■ Records supplied:
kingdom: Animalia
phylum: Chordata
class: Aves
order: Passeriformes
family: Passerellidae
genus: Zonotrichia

--

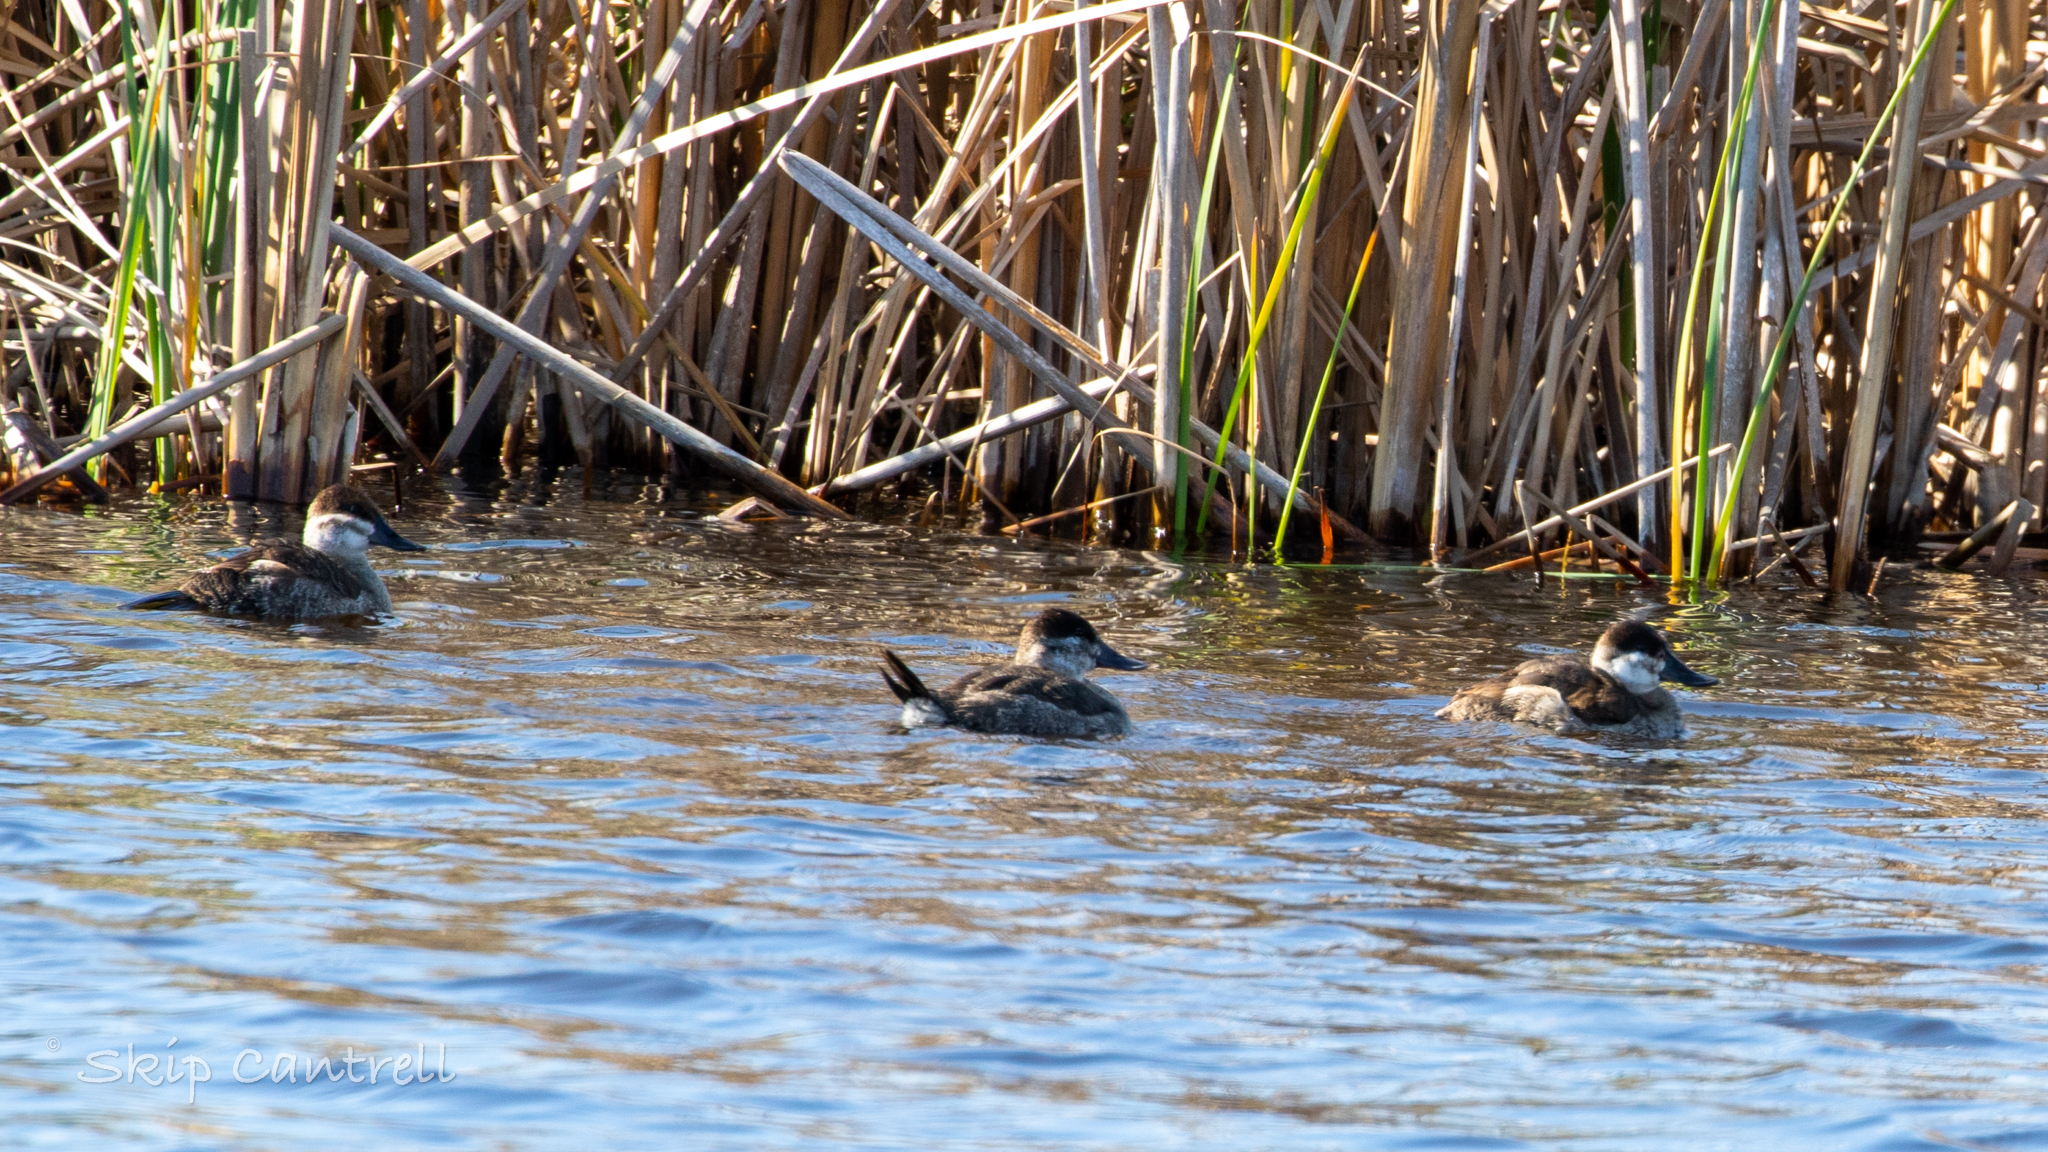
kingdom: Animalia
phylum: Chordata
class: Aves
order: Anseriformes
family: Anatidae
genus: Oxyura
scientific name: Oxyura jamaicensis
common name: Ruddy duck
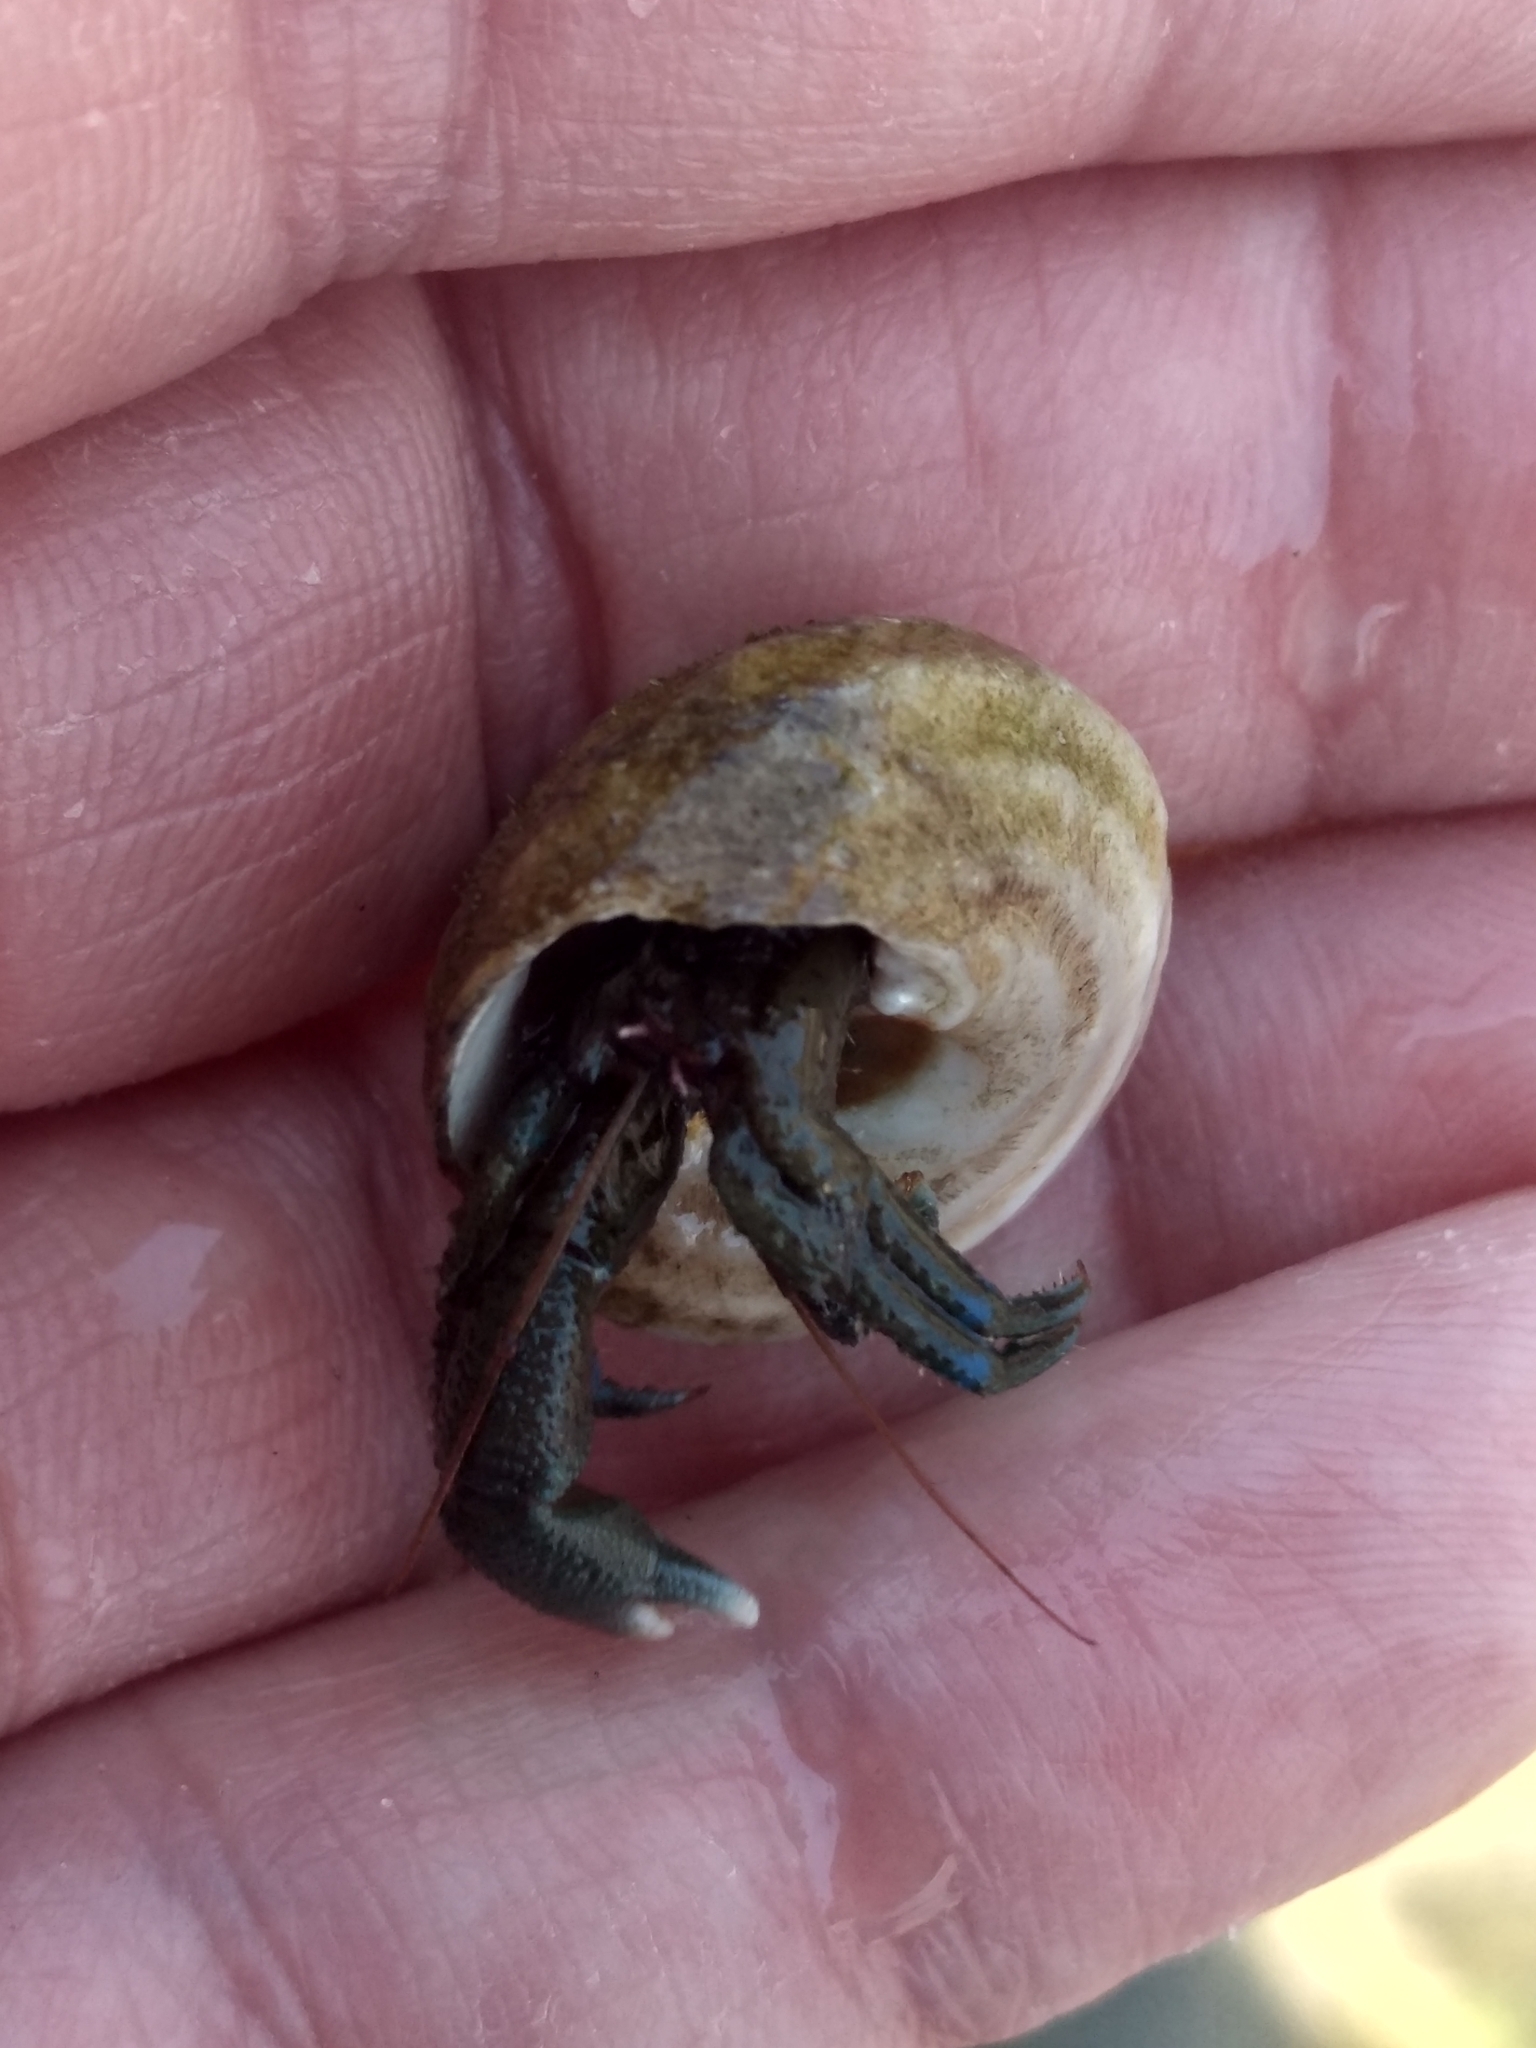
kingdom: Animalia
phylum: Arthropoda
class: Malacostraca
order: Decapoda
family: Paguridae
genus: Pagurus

--

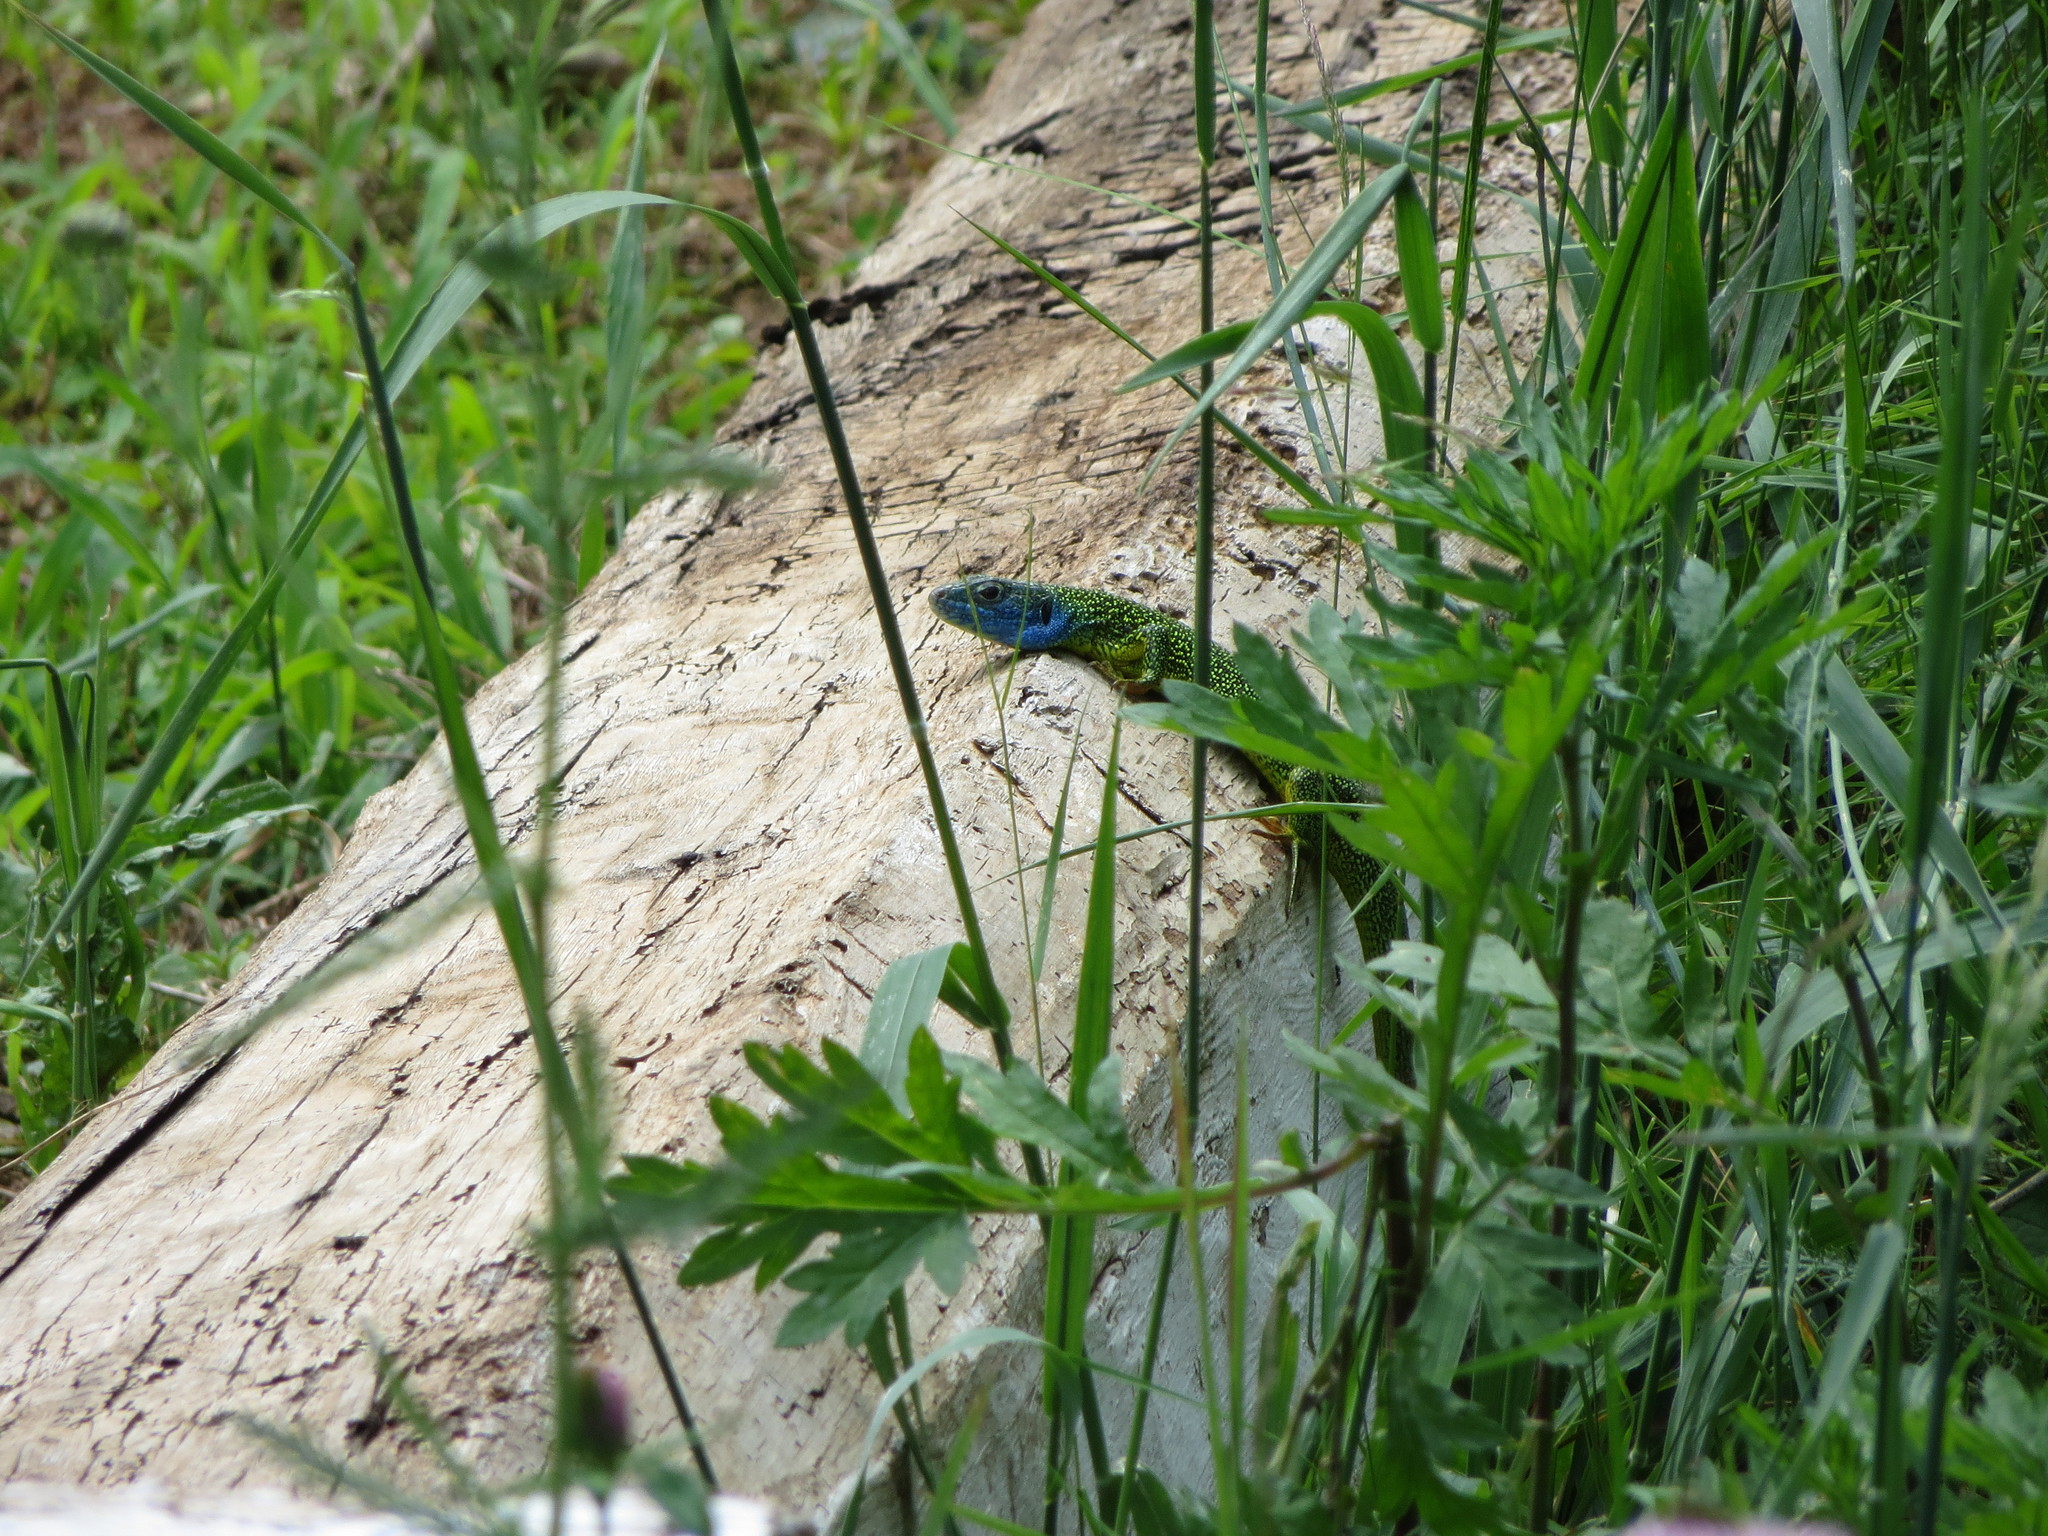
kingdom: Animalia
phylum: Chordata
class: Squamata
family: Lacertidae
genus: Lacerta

■ What is being asked:
Write out the entries above from the line with "genus: Oxyura" up to and including the line with "family: Paguridae", switching "common name" to "everyday name" and keeping everything else the same. Leave out the pictures.

■ Full output:
genus: Oxyura
scientific name: Oxyura jamaicensis
everyday name: Ruddy duck
kingdom: Animalia
phylum: Arthropoda
class: Malacostraca
order: Decapoda
family: Paguridae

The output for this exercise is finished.